Menteri Koordinator Bidang Politik, Hukum, dan Keamanan Mahfud MD menilai bahwa Sentra Penegakan Hukum Terpadu (Gakkumdu) dapat mengantisipasi pelanggaran yang terjadi dalam Pemilu 2024.

"Kita harus antisipasi agar tidak terjadi pelanggaran-pelanggaran yang bisa membatalkan dan menodai pelaksanaan pemilu. Oleh sebab itu, perangkat hukum kita menentukan perlu adanya penegakan hukum secara terpadu," ujar Mahfud MD dalam Forum Diskusi Sentra Gakkumdu, sebagaimana dipantau secara daring melalui kanal YouTube Kemenko Polhukam RI, Jakarta, Selasa.
 
Menurut dia, Gakkumdu dan instrumen hukum yang lain diperlukan dalam pelaksanaan pemilu untuk mengawal demokrasi dan nomokrasi. Ia menjelaskan demokrasi adalah proses mencari kemenangan, sedangkan nomokrasi adalah proses mencari benar.
"Demokrasi itu menang-menangan, nomokrasi penegakan kebenaran atas yang menang," jelasnya.
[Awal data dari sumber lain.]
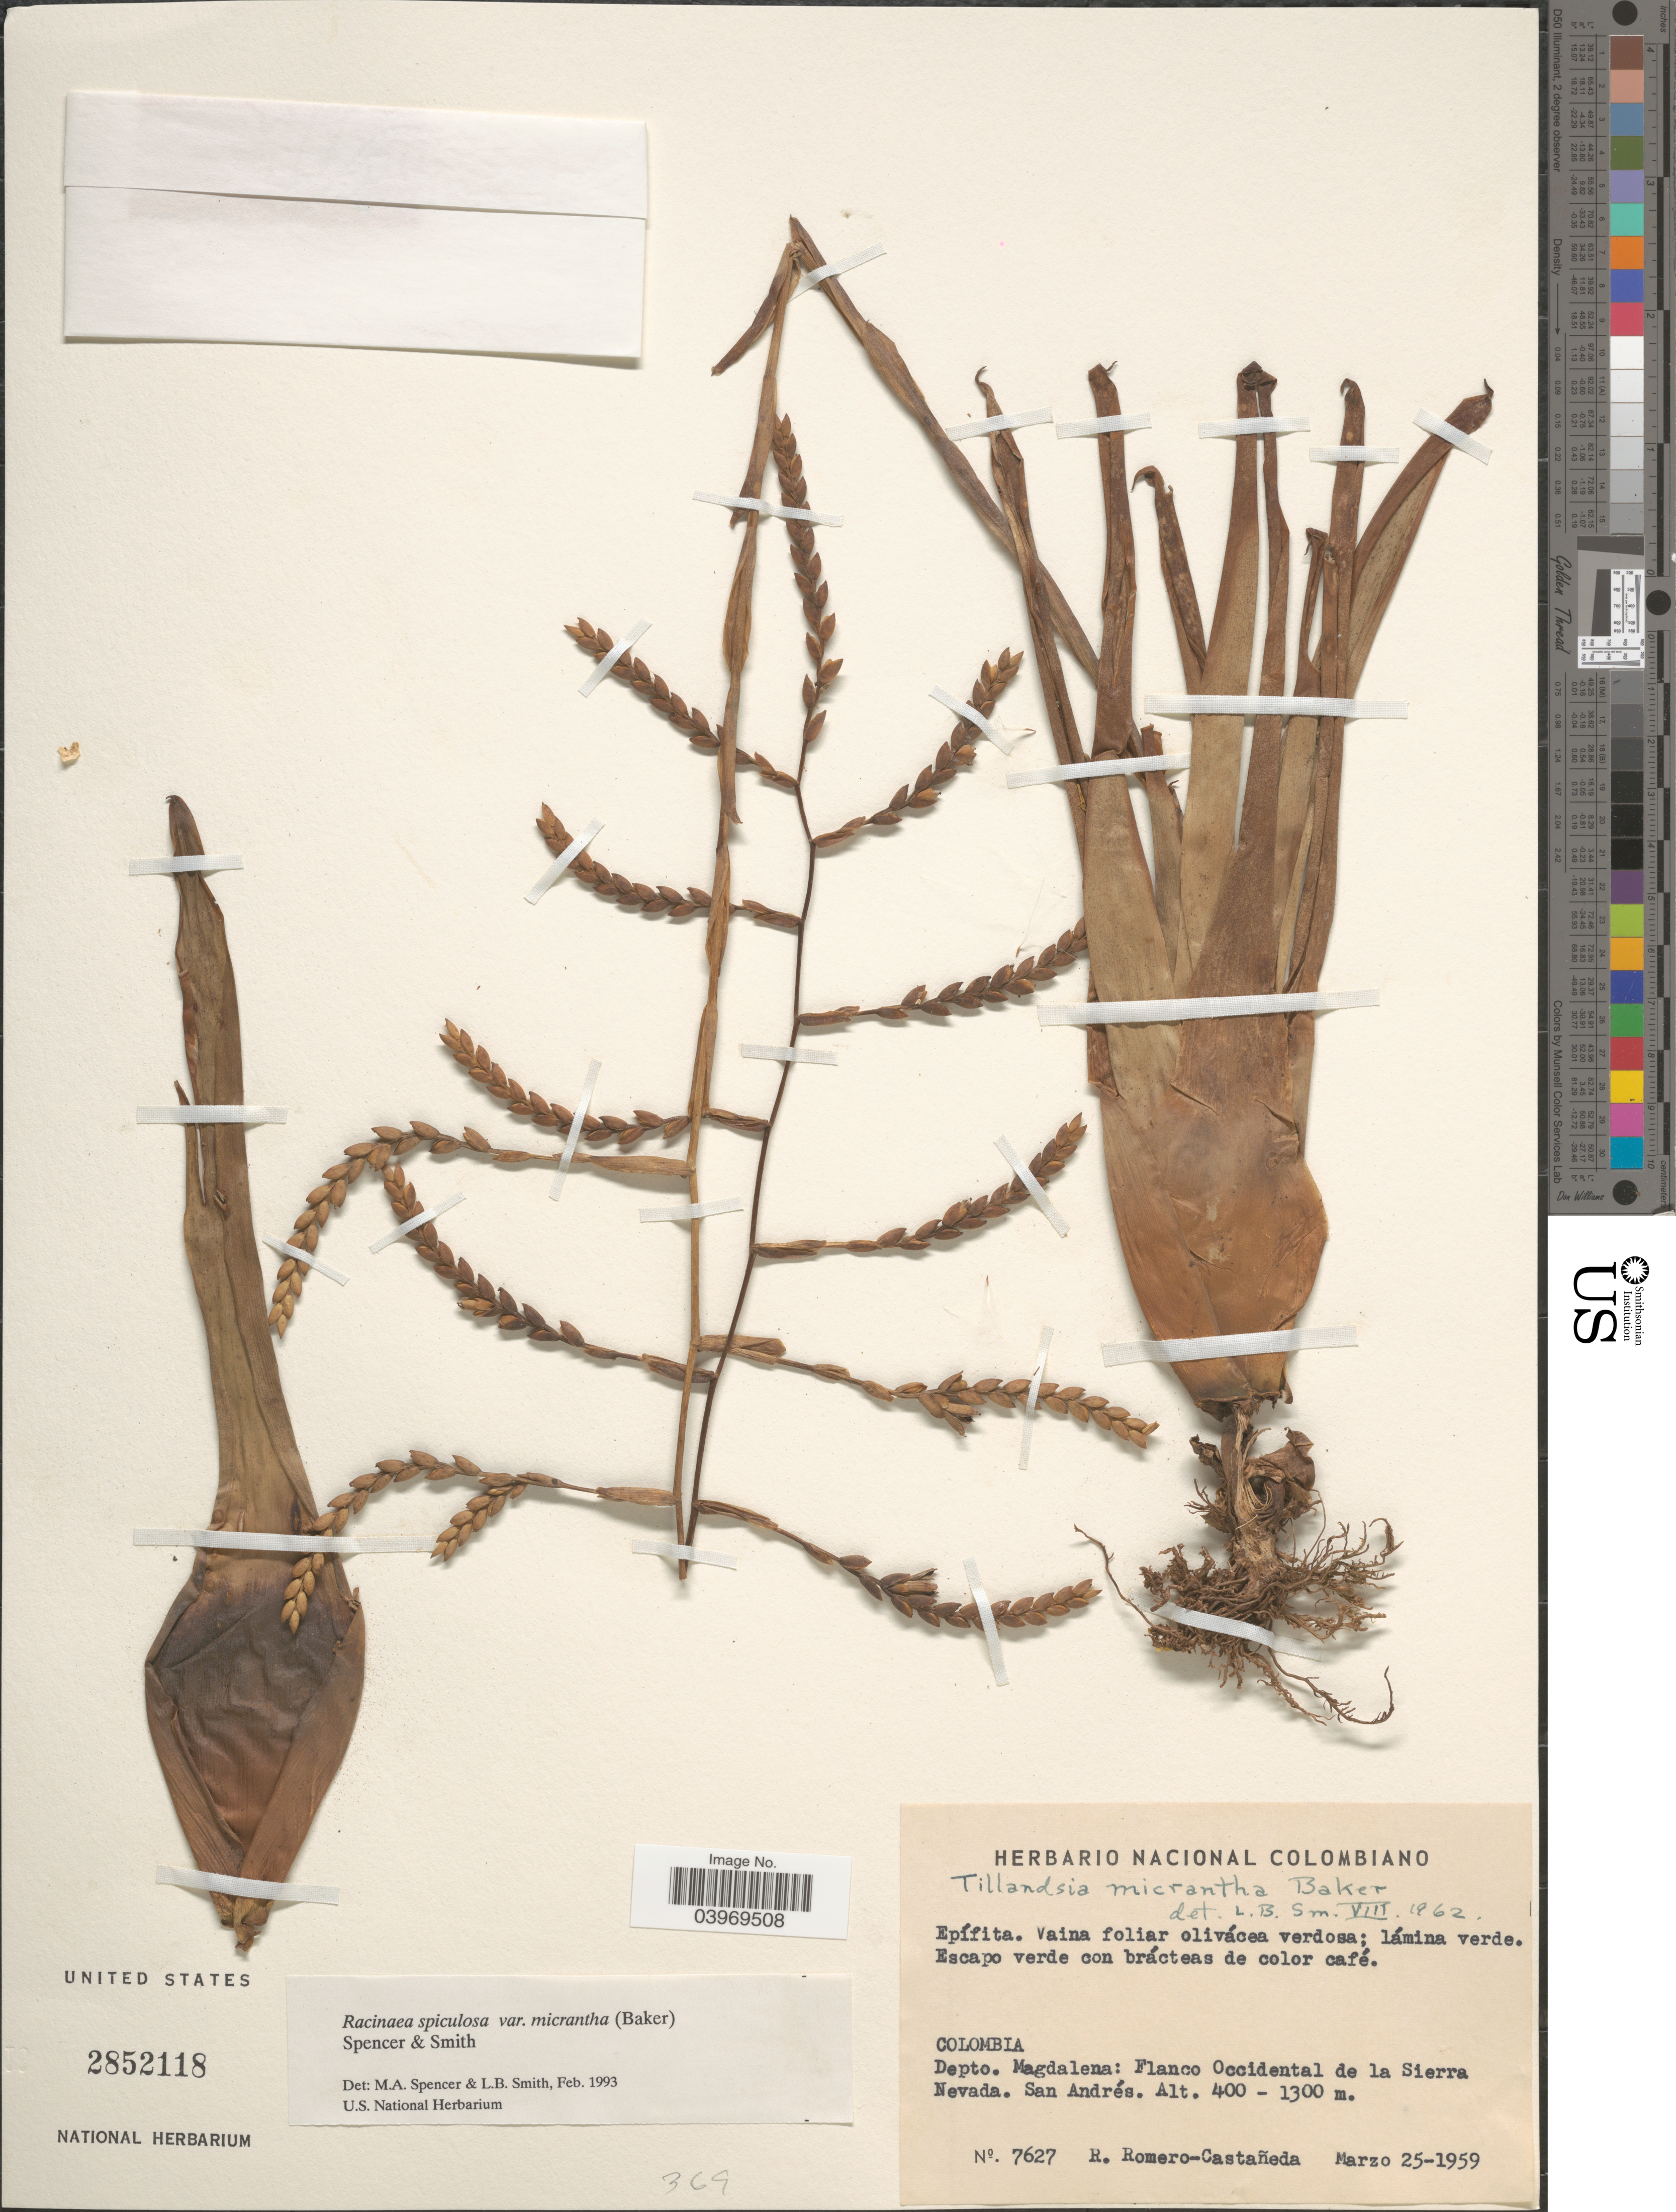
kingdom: Plantae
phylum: Tracheophyta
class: Liliopsida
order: Poales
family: Bromeliaceae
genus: Racinaea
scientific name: Racinaea spiculosa var. micrantha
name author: (Baker) M.A. Spencer & L.B. Sm.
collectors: R. Romero Castañeda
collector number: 7627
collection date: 1959-03-25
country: Colombia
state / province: Magdalena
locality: Depto. Magdalena: Flanco Occidental de la Sierra Nevada. San Andrés.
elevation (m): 400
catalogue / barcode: US 2852118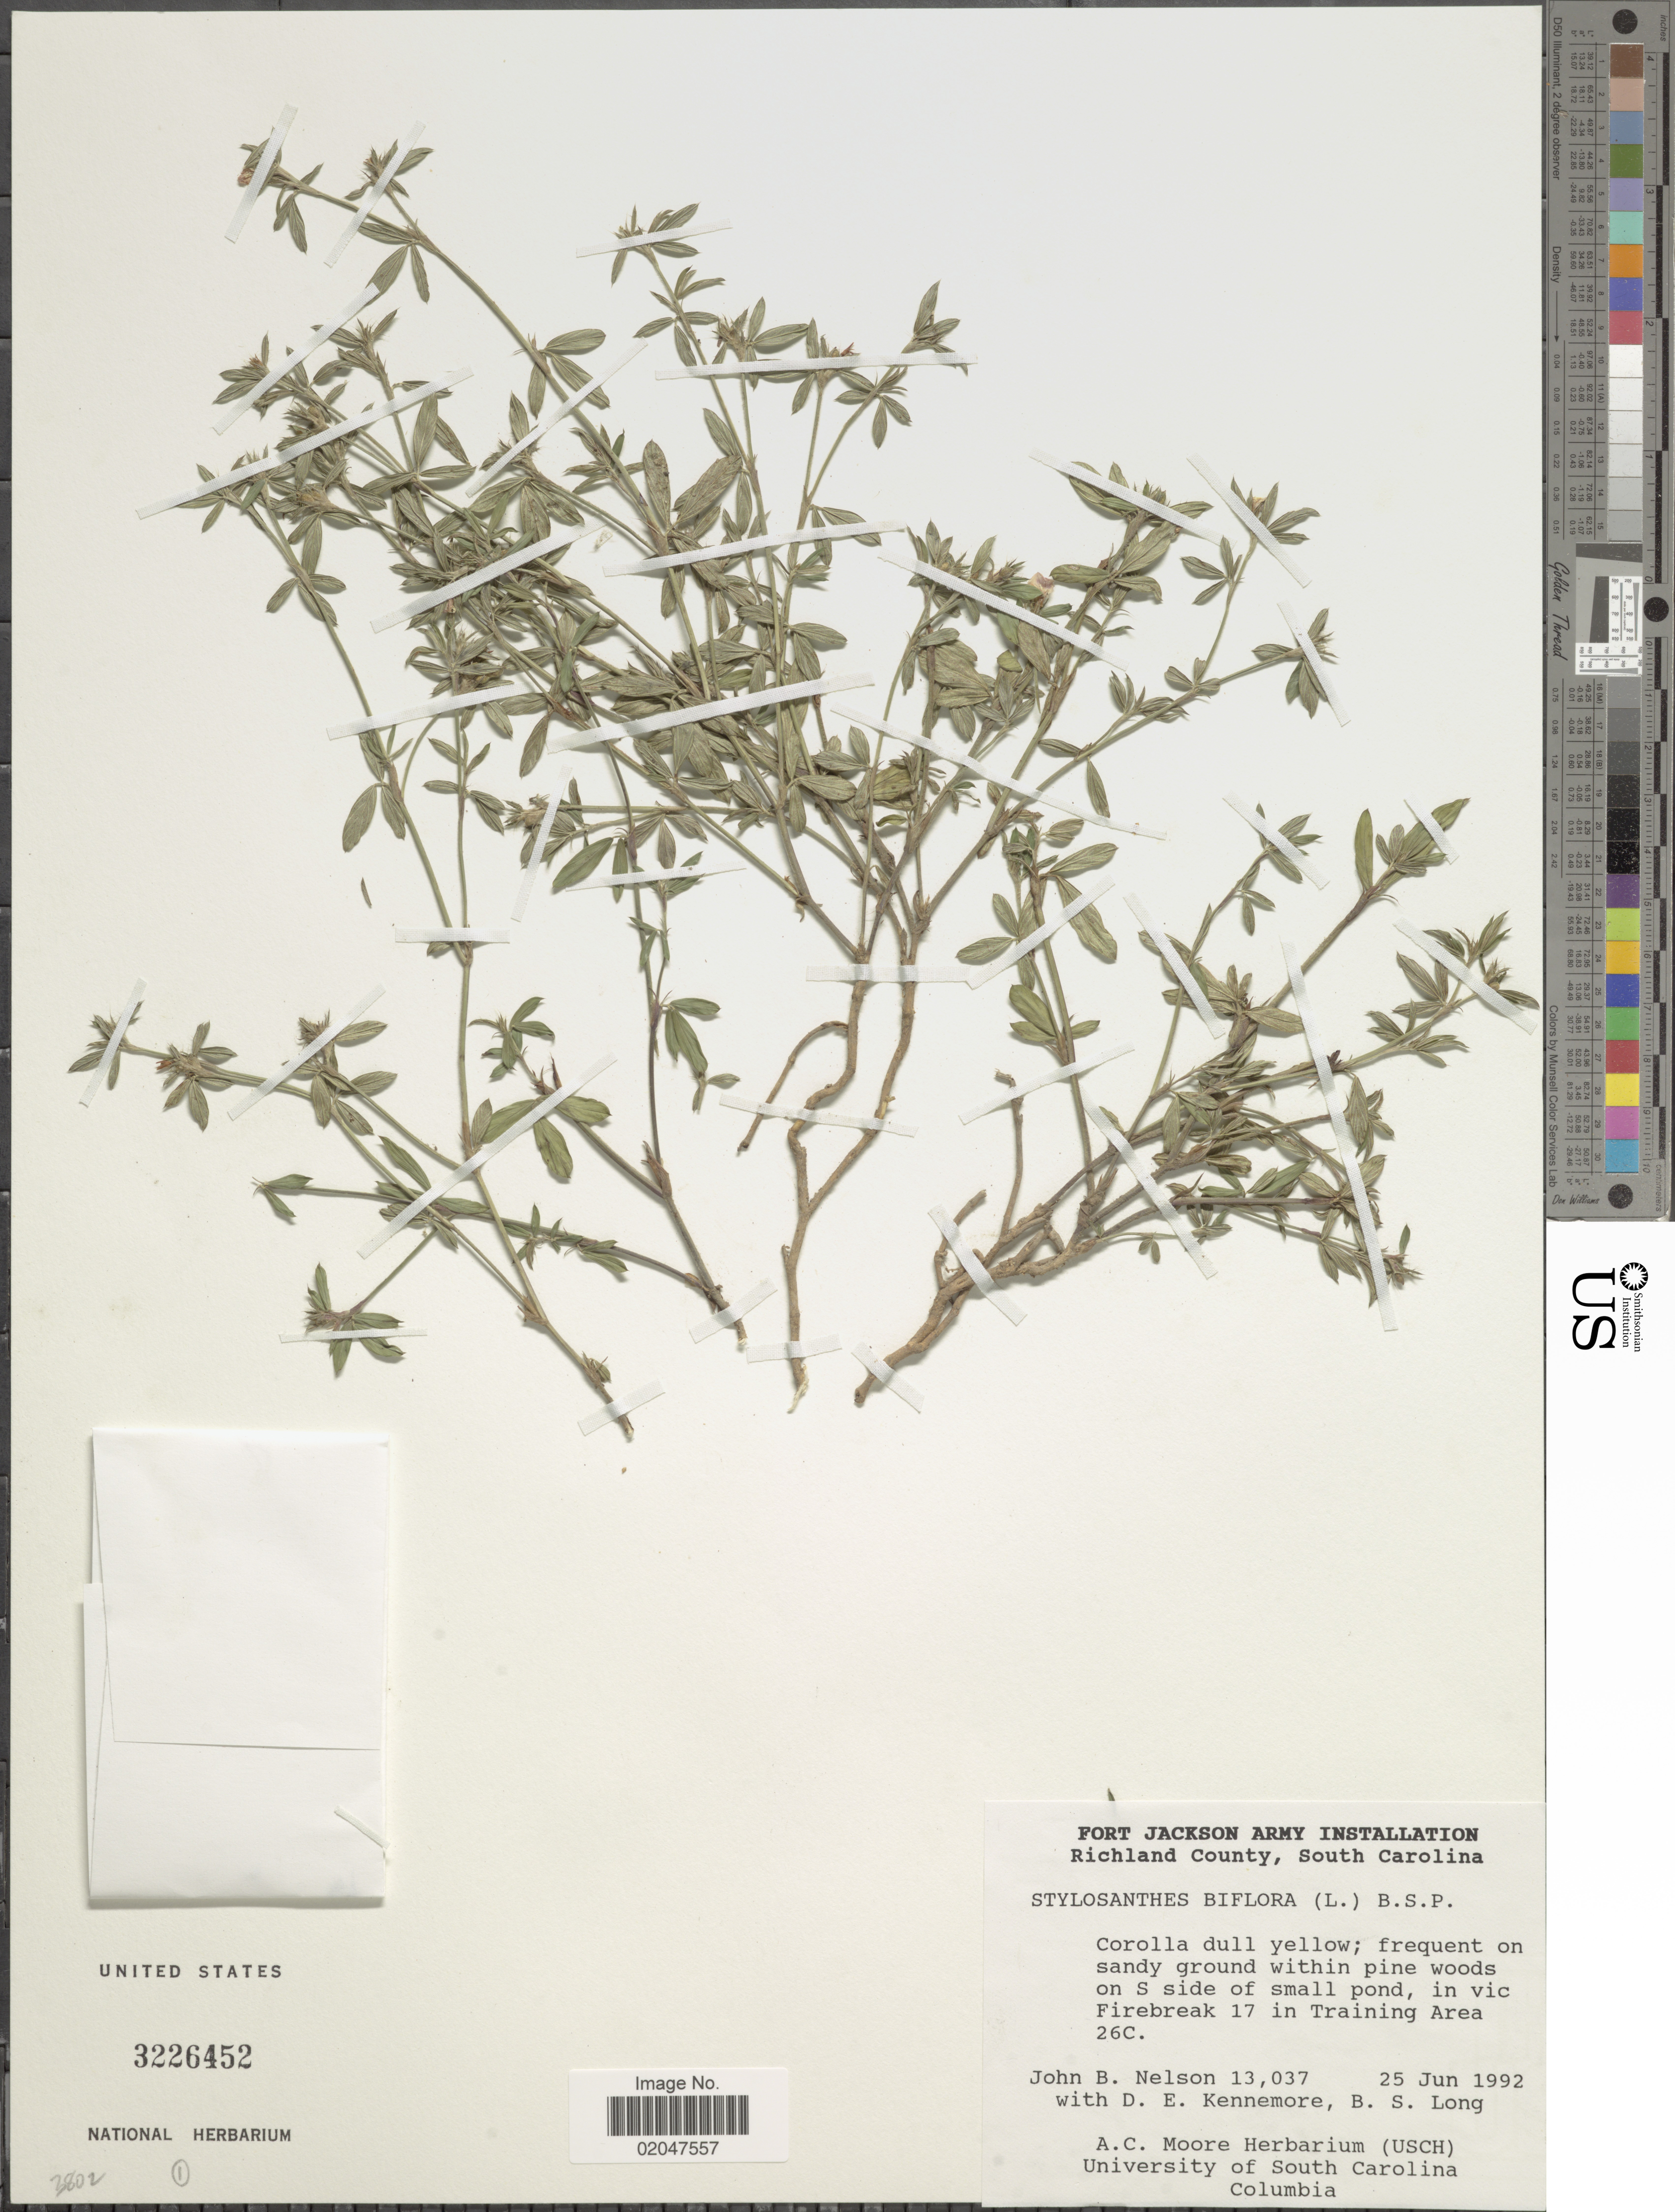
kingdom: Plantae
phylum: Tracheophyta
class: Magnoliopsida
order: Fabales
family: Fabaceae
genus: Stylosanthes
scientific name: Stylosanthes biflora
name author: (L.) Britton et al.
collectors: J. Nelson, D. Kennemore & B. Long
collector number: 13037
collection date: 1992-06-25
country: United States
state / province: South Carolina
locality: Fort Jackson Army Installation, Richland County, vic Firebreak 17 in Training Area 26C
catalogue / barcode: US 3226452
Mahfud menegaskan pemilu merupakan salah satu implementasi paling penting dalam pelaksanaan demokrasi. Adapun tujuannya untuk memberikan dan menjamin penggunaan hak konstitusional setiap warga negara agar menggunakan hak-haknya dalam kehidupan bernegara.
 
"Dalam konstitusi RI itu, UUD 1945 begitu penting soal pemilu ini sehingga diatur dengan sekurang-kurangnya di dalam 4 pasal," tambah dia.
 
Ia menyebutkan bahwa Pasal 22 E ayat (1) mengatakan bahwa "Pemilihan umum dilaksanakan secara langsung, umum, bebas, rahasia, jujur, dan adil setiap lima tahun sekali". Kemudian, Pasal 22 E ayat (5) berbunyi "Pemilihan umum diselenggarakan oleh suatu komisi pemilihan umum yang bersifat nasional, tetap, dan mandiri".
 
Guru Besar Fakultas Hukum UII itu mengungkapkan aturan baru tersebut berbeda dari konstitusi yang lama. Sebab, konstitusi lama tidak menyebutkan Pemilu yang langsung, umum, bebas, rahasia, jujur, dan adil.
 
"Dulu (hanya) ada kata langsung, umum, bebas, rahasia, tetapi tidak jujur dan adil. Sehingga, dimasukkan sekarang langsung, umum, bebas dan rahasia harus ada dalam konstitusi dan harus dilaksanakan secara jujur dan adil," tegas Mahfud.
 
Untuk itu, dibentuk suatu Komisi Pemilihan Umum (KPU) di luar struktur pemerintahan atau lembaga eksekutif yang dipimpin oleh presiden. Menurut Mahkamah Konstitusi, KPU bersama Bawaslu dan DKPP adalah institusi negara yang dipimpin lembaga eksekutif, tapi bukan bagian dari lembaga yang dipimpin presiden.
 
Apabila ada kesalahan dalam pemilu yang digugat ialah KPU, karena pemerintah hanya memfasilitasi pemilu. Hal ini juga agar KPU menjadi lembaga independen.
 
"Bahkan ada dalam pasal 24 C UUD 1945 tentang adanya MK, jika pemilu sudah dilaksanakan kok masih ada kecurangan tentang hasilnya. Karena proses yang tidak benar, maka negara menyediakan sebuah mahkamah bernama MK yang dulu tidak pernah ada," katanya.